KING Canute may not have been able to hold back the sea – but can the defences protecting Felixstowe do the job?That's the question being looked at by consultants, who are being paid £167,000 to analyse the resort's coast.

By Richard Cornwell

KING Canute may not have been able to hold back the sea – but can the defences protecting Felixstowe do the job?

That's the question being looked at by consultants, who are being paid £167,000 to analyse the resort's coast.

Halcrow's experts have been working on the study for the past few months and now their brief is to be extended to include the controversial new sea defences around Cobbold's Point.

These defences were completed in August 2000 to protect the beaches from Brackenbury to Bath Tap, but so far their success has been mixed – and there has been fierce criticism from some quarters of the scheme.

While some part of the beach have seen levels rise to the best for years, erosion in other places has caused growing concern.

Emergency work costing £150,000 to place tonnes of enormous rocks on the East beach in Undercliff Road East had to be carried out after the beach fell by several feet, leaving the promenade at risk of collapse.

Railings may have to be put along the edge of the prom to stop small children running off onto the unsightly rock and hurting themselves.

Tonnes of sand and shingle which was sprayed onto the beach just the summer before to bolster the shore was swept away.

And some beach hut owners have not been able to put their wooden chalets back on the shore because of the loss of the beach.
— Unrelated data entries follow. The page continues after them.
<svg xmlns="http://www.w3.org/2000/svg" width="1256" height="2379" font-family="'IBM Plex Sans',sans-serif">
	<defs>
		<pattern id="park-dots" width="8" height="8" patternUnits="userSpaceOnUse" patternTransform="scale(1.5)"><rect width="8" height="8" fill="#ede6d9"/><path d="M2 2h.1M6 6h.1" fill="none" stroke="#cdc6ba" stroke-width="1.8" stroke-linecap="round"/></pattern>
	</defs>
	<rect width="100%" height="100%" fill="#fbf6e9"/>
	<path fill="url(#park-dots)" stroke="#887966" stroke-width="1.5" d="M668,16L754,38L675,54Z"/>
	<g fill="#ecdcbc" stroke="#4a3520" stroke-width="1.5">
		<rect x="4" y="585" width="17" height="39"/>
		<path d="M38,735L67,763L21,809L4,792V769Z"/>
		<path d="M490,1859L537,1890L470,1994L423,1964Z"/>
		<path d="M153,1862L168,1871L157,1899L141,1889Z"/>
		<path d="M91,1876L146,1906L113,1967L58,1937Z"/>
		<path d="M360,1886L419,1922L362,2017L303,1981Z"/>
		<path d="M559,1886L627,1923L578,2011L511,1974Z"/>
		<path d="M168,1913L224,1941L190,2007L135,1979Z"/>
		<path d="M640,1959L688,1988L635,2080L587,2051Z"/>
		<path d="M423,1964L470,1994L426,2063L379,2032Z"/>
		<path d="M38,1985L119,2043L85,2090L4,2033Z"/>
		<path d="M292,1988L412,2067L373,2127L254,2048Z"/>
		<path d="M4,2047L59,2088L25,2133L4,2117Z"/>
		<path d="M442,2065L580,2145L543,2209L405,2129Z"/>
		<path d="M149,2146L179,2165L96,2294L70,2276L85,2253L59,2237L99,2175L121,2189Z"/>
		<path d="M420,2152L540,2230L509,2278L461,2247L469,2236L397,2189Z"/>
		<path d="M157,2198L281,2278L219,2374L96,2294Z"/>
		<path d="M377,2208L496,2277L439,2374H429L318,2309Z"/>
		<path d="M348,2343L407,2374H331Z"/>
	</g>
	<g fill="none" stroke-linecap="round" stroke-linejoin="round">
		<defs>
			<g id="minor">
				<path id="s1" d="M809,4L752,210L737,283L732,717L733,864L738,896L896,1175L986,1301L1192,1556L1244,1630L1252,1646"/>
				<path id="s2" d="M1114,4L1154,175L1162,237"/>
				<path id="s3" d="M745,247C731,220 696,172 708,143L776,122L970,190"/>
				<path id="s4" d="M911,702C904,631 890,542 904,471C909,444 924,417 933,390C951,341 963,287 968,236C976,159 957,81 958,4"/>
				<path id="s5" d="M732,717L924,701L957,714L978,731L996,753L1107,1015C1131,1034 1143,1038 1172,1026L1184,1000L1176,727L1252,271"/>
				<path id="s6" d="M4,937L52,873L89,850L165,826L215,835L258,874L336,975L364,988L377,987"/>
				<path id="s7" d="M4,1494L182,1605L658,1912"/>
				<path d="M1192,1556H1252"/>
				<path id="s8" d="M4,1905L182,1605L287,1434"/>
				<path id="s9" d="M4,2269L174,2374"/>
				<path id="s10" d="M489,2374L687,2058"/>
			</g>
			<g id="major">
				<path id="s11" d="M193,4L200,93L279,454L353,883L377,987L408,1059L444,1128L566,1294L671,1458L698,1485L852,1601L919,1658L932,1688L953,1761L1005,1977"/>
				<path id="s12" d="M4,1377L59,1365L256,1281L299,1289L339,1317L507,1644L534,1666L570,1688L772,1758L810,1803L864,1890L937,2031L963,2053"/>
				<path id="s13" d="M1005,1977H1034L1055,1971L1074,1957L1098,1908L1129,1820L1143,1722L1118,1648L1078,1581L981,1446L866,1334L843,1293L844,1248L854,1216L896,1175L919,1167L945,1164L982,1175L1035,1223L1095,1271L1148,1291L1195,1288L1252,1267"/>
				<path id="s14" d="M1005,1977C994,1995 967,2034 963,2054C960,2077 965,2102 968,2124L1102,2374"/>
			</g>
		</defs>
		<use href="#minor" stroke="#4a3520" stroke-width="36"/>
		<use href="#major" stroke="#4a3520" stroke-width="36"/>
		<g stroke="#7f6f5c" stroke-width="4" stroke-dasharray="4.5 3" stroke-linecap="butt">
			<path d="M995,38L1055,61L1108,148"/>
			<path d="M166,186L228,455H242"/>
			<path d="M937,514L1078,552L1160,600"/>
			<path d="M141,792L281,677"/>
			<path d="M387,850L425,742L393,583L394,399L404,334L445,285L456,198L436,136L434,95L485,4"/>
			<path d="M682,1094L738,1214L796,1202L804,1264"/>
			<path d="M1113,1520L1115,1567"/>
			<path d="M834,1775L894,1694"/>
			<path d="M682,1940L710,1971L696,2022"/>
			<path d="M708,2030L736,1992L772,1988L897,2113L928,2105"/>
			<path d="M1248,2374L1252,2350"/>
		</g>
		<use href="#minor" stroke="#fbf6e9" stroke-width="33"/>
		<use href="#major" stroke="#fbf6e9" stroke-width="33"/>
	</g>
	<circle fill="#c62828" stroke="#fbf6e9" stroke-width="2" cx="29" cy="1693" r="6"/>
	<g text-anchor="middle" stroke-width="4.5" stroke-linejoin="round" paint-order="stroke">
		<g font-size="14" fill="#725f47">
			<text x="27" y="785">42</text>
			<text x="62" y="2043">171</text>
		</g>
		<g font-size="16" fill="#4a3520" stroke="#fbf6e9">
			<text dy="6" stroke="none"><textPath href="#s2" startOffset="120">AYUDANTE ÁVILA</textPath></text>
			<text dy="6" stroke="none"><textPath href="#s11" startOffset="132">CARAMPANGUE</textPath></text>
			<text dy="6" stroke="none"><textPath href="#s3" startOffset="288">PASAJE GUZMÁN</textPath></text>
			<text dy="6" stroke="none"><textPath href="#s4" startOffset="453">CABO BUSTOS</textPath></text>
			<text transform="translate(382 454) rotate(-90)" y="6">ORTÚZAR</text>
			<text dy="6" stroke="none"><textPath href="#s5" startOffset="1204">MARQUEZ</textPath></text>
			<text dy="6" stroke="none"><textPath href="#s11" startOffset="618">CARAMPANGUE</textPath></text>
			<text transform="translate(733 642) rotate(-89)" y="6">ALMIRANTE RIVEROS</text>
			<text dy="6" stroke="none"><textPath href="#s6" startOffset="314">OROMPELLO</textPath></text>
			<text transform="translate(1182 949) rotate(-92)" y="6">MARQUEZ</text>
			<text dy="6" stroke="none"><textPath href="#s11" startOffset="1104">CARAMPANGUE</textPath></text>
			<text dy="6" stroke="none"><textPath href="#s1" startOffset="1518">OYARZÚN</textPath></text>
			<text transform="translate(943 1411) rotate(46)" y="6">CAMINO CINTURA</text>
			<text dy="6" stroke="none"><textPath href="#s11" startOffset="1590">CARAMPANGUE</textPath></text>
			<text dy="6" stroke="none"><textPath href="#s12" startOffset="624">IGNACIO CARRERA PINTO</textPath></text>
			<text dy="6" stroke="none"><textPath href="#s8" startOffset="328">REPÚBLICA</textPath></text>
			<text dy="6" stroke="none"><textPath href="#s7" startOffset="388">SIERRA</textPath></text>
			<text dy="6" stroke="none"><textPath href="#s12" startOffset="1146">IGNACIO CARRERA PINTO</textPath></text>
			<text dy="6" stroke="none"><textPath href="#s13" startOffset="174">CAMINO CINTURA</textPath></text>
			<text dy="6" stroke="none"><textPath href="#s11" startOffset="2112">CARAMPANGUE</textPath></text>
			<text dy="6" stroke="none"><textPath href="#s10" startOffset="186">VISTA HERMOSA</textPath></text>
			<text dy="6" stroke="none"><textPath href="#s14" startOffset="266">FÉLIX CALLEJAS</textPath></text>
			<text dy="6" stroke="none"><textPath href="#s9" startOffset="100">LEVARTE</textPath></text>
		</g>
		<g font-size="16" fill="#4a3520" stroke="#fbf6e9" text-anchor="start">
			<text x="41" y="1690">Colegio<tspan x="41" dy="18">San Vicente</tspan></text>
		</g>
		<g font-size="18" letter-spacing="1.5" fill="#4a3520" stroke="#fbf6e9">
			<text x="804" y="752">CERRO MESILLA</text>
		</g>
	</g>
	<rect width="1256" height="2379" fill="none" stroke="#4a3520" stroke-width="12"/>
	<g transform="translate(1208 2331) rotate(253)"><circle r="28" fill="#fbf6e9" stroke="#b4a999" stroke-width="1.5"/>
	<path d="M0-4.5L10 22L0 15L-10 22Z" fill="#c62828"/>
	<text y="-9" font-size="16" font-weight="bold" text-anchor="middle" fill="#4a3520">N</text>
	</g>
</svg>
But putting in place sea defences is costly and councillors are reluctant to spend huge sums of money unless they are convinced the scheme is needed, that it is the answer and it will work.

The Cobbold's Point project took many years to design. It cost £2.8 million to create the two huge wishbone-shaped reefs, smaller rock groynes, and a new steel piled wall and walkway.

Halcrow's specialists are examining what might happen in the years ahead and what work will be needed to ensure that fierce storms and rising seas caused by global warming do not undermine the seafront and wash away homes and land.

The consultants were initially asked to look at the main seafront to low-lying Landguard, but are now likely to be asked to examine the effects of the new Cobbold's Point defences and those stretching to The Dip.

"Originally it had not been intended to undertake a strategy study for the Felixstowe frontage north of Cobbold's Point within the next five years," said director of planning and leisure Jeremy Schofield.

The area had had new defences within the past 12 years, but the Government's engineers had now asked if it could be studied afresh.

"Clearly, while not essential, such an extension (to the study) would provide, sooner, rather than later, the last link in the council's Coast Protection Strategy for the whole of the Felixstowe frontage under its control, and with government support now, it is considered appropriate for the council to bring forward this party of its strategy preparation and extend the study," he added.

This would mean the study into the coast would now be ready by August this year, instead of April.

Some people believe though that the matter may need more urgent attention than a report recommending action in years to come.

Campaigner John Green, of Newbourne Gardens, Felixstowe, said: "The situation has got worse since the lagoon reefs were installed. Something is not quite right and I think a more urgent investigation is needed into why the shingle is being lost here so rapidly.

"These beaches are used by many visitors to Felixstowe and if they are lost, it is a bleak outlook for tourism.

"Taking away the old concrete groynes could be a big mistake."

Another campaigner, Norman Thompson has called on the council to use radioactive tracers to see where the shingle which is washed away ends up. He believes much of it could be swept into the shipping lane.

The shipping lane to the port is dredged continually and the port could – if it was proved the channel was soaking up material from the shore – be asked to bring the material back to replenish the beaches.

Council officers though have assured them that beach levels do fluctuate and may have to be monitored for some time to establish a pattern.